In one of Alaska's deadlier hotel fires, the Nordale Hotel caught fire on February 22, 1972, killing four people and destroying the hotel. Among the four who died in the blaze was McGown, then 88. One of the items recovered from the hotel safe after the fire was a small box belonging to her, in which was contained a piece of dried sod from Ireland. An Alaska Supreme Court decision later ruled that the City of Fairbanks had a duty to protect hotel occupants through fire inspections.

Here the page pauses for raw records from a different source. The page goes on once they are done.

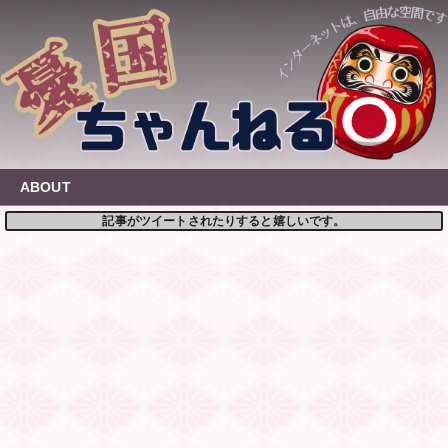
Skip
to
content
ABOUT
記事がツイートされたりすると嬉しいです。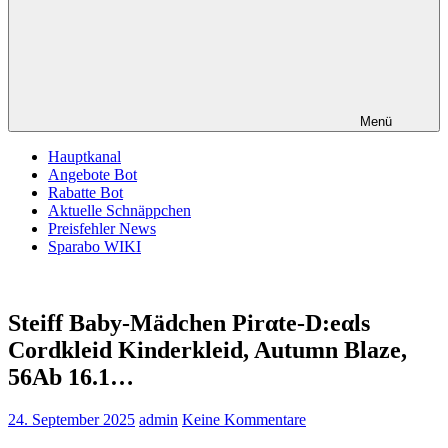
Menü
Hauptkanal
Angebote Bot
Rabatte Bot
Aktuelle Schnäppchen
Preisfehler News
Sparabo WIKI
Steiff Baby-Mädchen Pirαtе-D:еαls
Cordkleid Kinderkleid, Autumn Blaze,
56Аb 16.1…
24. September 2025
admin
Keine Kommentare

==Recognitions and honors==
McGown was the first woman to win the Fairbanks Chamber of Commerce distinguished-service award.

In 1953, territorial governor B. Frank Heintzleman issued a proclamation naming McGown Alaska's honorary hostess.

In 1971 the University of Alaska Fairbanks dedicated a music rehearsal hall in McGown's honor. The Eva McGown Music Room is located in the Fine Arts Complex. It is designed specifically for choral practice and is equipped with risers for group rehearsal.

A stained glass window designed by Helen L. Atkinson and made by Debbie Mathews from over 500 pieces of glass was created for St. Matthew's Episcopal Church in 1999. The window commemorates Eva McGown and the St. Matthew's choir of the early 1900s and depicts McGown playing the organ.